■ Selected passage:

Politically, the role of the papacy has been more controversial. Pius XII was criticized by some for not condemning more strongly the Nazi regime in Germany (especially in its persecution of the Jews); these critics suggest that he was far more implacably hostile to Communism. The encouragement of greater lay participation in the church itself (e.g., approval of the liturgical movement), fostering of the varied contributions of the parts of the church, desire to unite all Christians, encouragement of the “progressive” renewal within the church itself—all these came to the fore when Pope John XXIII convened the Second Vatican Council. The efforts of the council, under the close direction of John XXIII and Paul VI, to renew the spiritual and organizational life of the church had the paradoxical effect of increasing challenges to papal authority.

The council's stress on the collegiality of bishops and pope in the rule of the universal church led to the establishment of national conferences of bishops, a step that tended to disrupt the direct exercise of papal authority over individual bishops and increase the autonomy of local churches. Following the council there arose discussions among Catholic theologians of the limits of papal jurisdiction and infallibility. Paul VI attempted to uphold the primacy of the papal teaching office in his reassertion, in the encyclical Humanae Vitae (1968), of the traditional doctrine prohibiting artificial birth control; his attempt was met with subtle evasion by some of the national conferences of bishops and by open defiance by some priests and theologians.

■ Job A: Name every pope mentioned in the passage on the papacy.
The passage and the listing come from unrelated sources.

(Stored data)
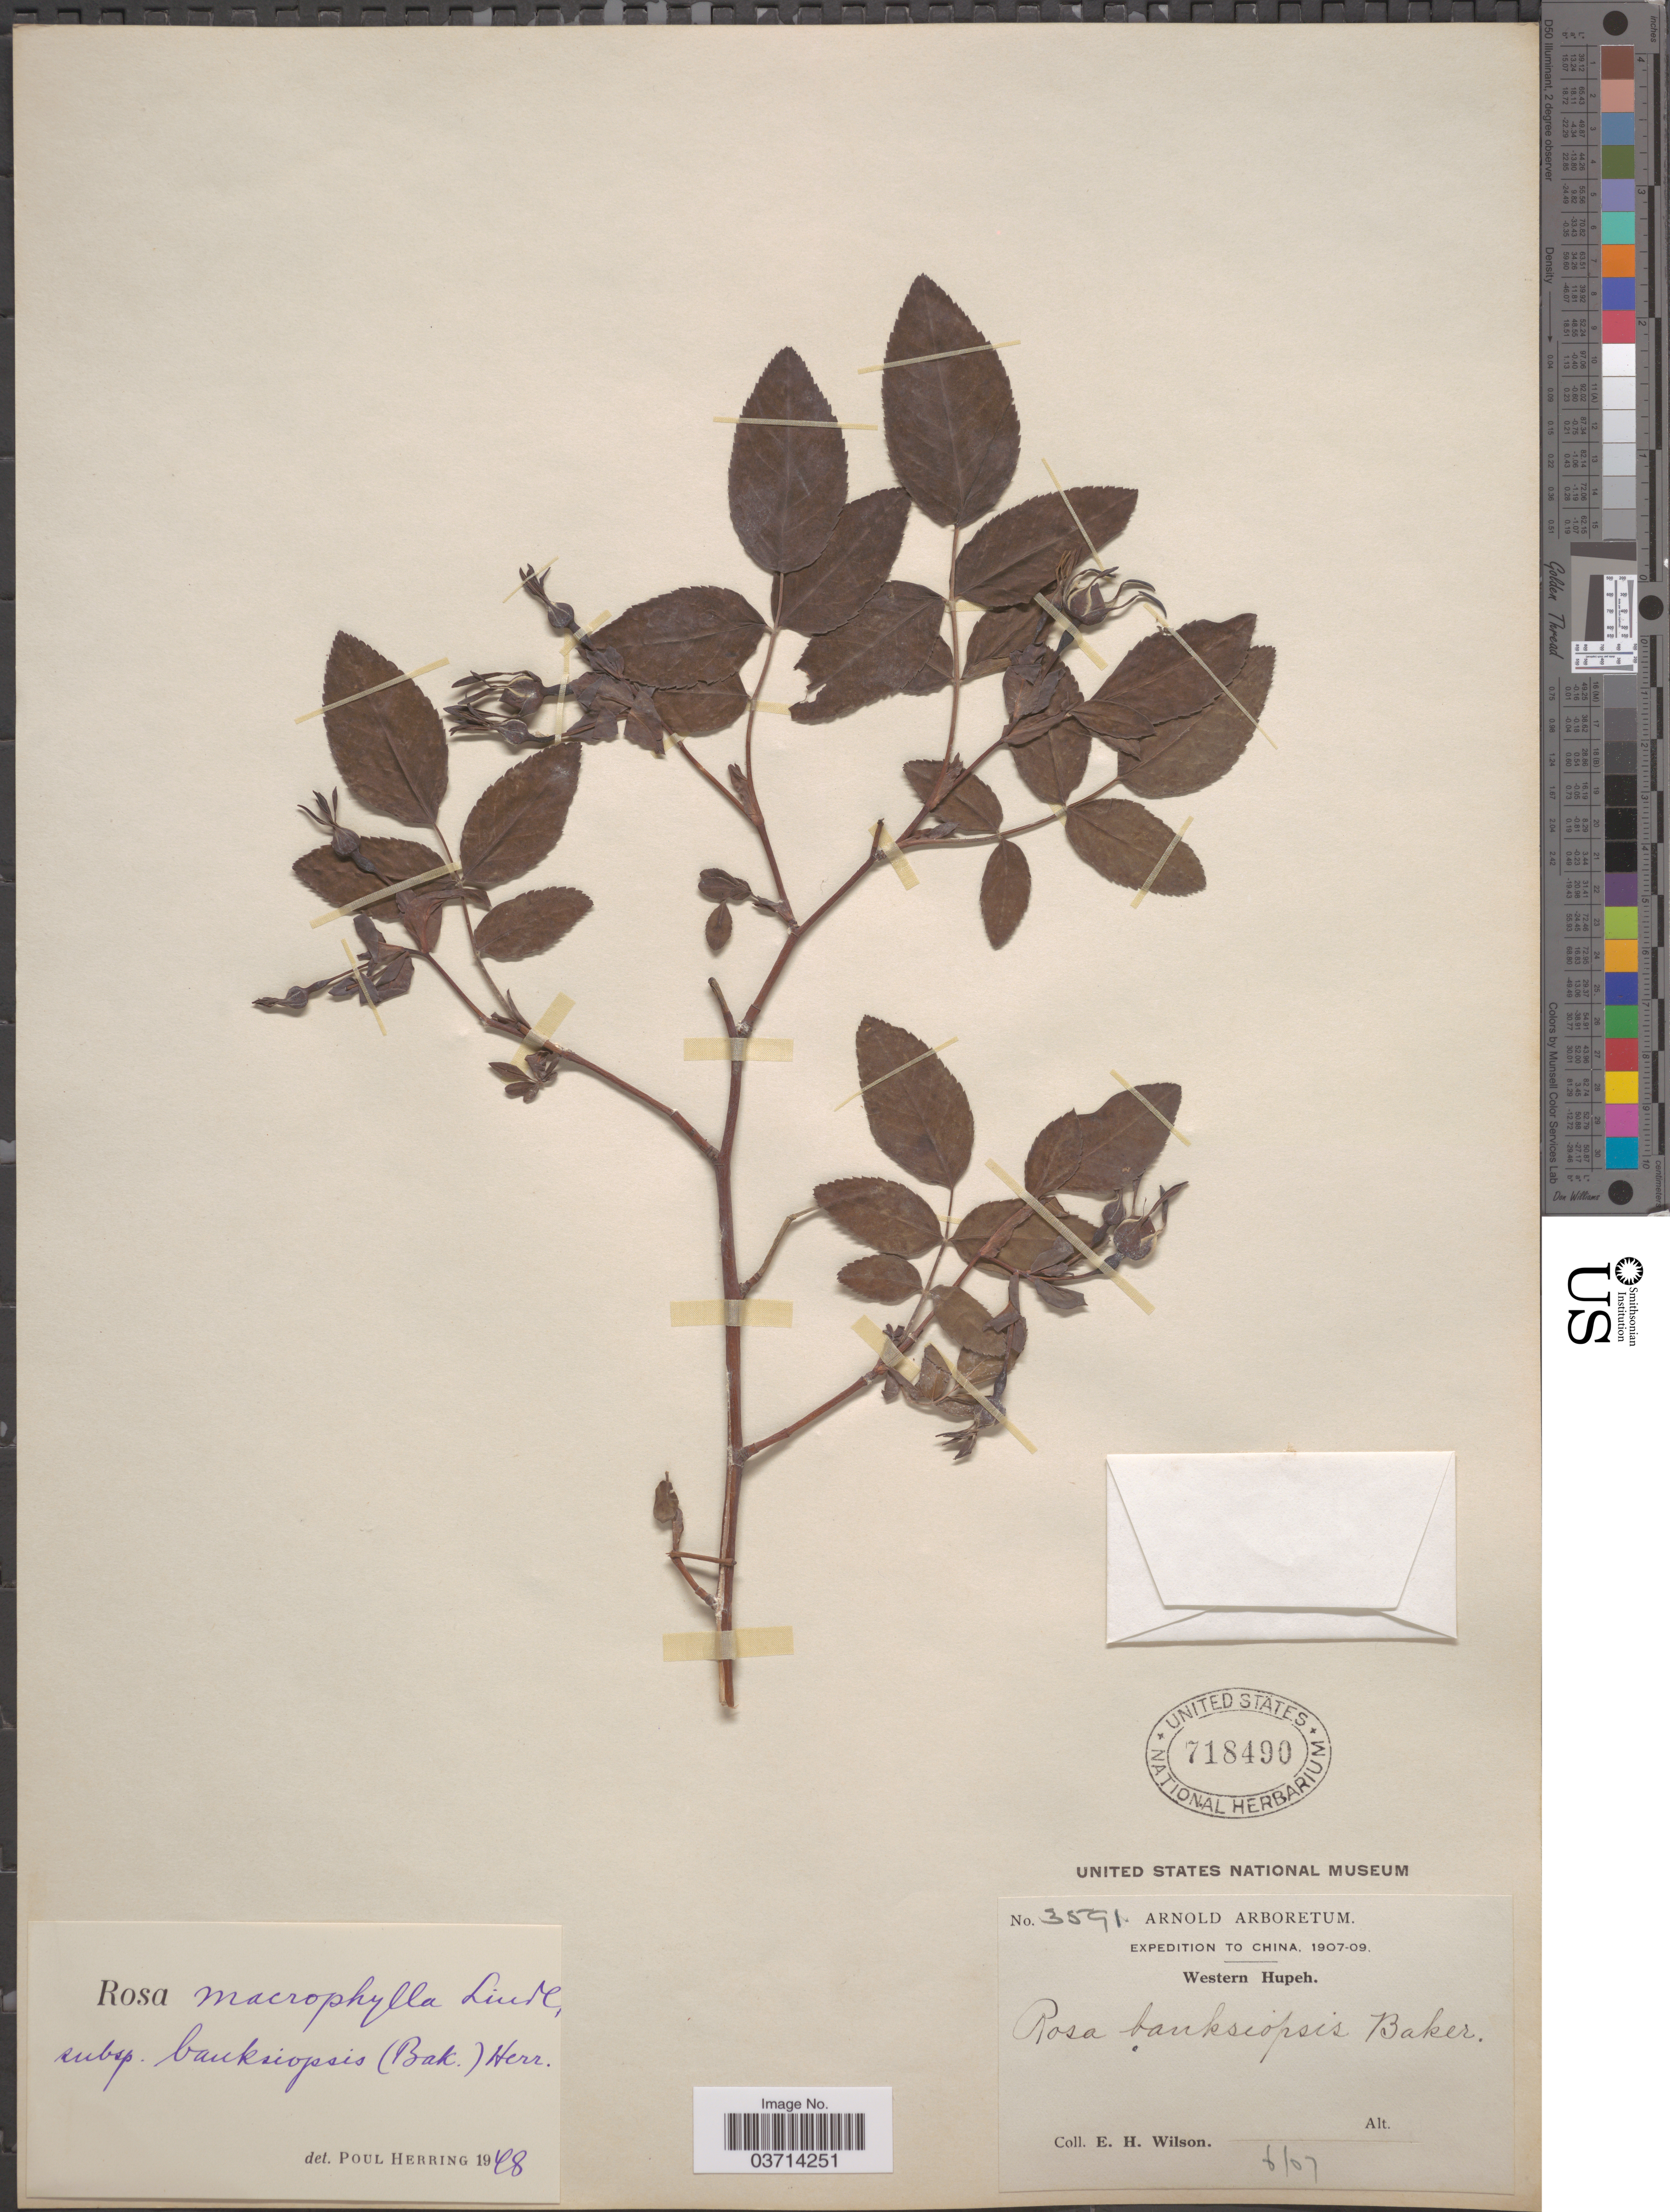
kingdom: Plantae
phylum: Tracheophyta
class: Magnoliopsida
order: Rosales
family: Rosaceae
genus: Rosa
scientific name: Rosa banksiopsis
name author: Baker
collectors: E. Wilson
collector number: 3591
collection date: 1907-06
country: China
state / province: Hubei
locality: Western Hupeh.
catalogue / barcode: US 718490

■ Job B: Retype the listing's lines from the one with "family: Rosaceae" through the end of the listing.

■ Finished answer A: Pius XII, John XXIII, Paul VI

■ Finished answer B:
family: Rosaceae
genus: Rosa
scientific name: Rosa banksiopsis
name author: Baker
collectors: E. Wilson
collector number: 3591
collection date: 1907-06
country: China
state / province: Hubei
locality: Western Hupeh.
catalogue / barcode: US 718490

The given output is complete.